OWASP published a dedicated Top 10 for LLM applications in 2025. The three entries most relevant to data leaks:

#1 Prompt Injection: Malicious input manipulates LLM behavior to extract data, bypass restrictions, or execute unintended actions. This is both the most common and the hardest to fully prevent.

#2 Sensitive Information Disclosure: LLMs expose PII, proprietary data, or business secrets through their responses. This includes training data memorization (the Copilot credential leak), context window leakage, and insufficient output filtering.

#7 System Prompt Leakage: Attackers extract system prompts that contain sensitive configuration, internal instructions, or access patterns. If your system prompt includes database schemas or API endpoints, those can be extracted.

The full list also covers supply chain vulnerabilities (#3), data poisoning (#4), improper output handling (#5), excessive agency (#6), vector and embedding weaknesses (#8), misinformation (#9), and unbounded consumption (#10).

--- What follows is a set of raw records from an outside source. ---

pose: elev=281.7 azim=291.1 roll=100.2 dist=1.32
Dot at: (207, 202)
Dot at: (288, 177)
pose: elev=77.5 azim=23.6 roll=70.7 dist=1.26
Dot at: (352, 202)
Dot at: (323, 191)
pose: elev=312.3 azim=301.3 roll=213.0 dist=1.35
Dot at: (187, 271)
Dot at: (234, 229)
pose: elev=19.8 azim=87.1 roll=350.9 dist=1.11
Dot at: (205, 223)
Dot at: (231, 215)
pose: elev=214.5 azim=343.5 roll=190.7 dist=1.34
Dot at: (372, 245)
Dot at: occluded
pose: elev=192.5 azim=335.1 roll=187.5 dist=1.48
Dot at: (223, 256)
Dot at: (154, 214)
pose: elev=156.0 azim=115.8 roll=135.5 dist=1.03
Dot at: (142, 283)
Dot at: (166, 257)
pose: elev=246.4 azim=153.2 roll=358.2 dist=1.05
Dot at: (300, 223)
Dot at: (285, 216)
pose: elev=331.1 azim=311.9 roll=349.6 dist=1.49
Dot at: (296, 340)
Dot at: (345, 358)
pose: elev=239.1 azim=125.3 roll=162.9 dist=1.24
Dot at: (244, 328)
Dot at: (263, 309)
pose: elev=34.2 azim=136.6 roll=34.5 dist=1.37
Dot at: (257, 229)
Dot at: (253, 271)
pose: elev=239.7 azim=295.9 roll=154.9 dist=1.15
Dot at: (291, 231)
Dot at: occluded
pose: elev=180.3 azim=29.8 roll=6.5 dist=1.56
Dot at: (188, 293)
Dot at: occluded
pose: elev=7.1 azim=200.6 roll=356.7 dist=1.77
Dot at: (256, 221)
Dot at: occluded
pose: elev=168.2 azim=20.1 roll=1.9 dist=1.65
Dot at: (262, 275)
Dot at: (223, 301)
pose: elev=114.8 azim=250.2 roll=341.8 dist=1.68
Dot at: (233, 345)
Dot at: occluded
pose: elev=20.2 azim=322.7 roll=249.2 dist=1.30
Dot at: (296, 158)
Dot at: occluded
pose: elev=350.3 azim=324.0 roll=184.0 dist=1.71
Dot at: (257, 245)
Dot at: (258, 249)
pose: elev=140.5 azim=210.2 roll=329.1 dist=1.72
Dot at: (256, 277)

If your team builds anything with LLMs, this list should be your security review checklist.

The Configuration Checklist

Here is what you can do today, right now, in under an hour:

Switch every AI tool to a business or enterprise tier. Free tiers train on your data. No exceptions.
Disable "Improve the model" in ChatGPT settings. Profile > Settings > Data Controls > toggle OFF.
Disable "Suggestions matching public code" in Copilot org settings. Prevents public code from leaking into your suggestions.
Block AI meeting bots from auto-joining calls. Zoom: Settings > In-Meeting > disable "Allow AI Companion." Do this org-wide, not per-user.
Audit which AI tools your team actually uses. Shadow AI is real. The data going into these tools is sensitive. You need to know what tools are in play before you can secure them.

What I Got Wrong

Before my friend's message, I treated AI tool security the way most engineers do: as a personal discipline problem. Do not paste secrets. Do not share sensitive files. Be careful.

That does not scale. It does not survive a new hire's first week. It does not survive a deadline where someone is trying to debug a production issue at 2 AM and pastes a log file full of customer data into ChatGPT because it is faster than grepping through it manually.

The fix is not "be more careful." The fix is tooling and policies that make leaking data harder than not leaking it. Enterprise tiers with training disabled. Restricted file access for AI tools. Explicit rules about what data never goes into a prompt.

The .env discipline and file access control were a start, but they were not enough. If your team uses AI tools daily and your security posture is "we told people to be careful," you are one tired engineer away from your own data leak moment.

The data is too valuable and the tools are too easy to use for "be careful" to be the whole strategy.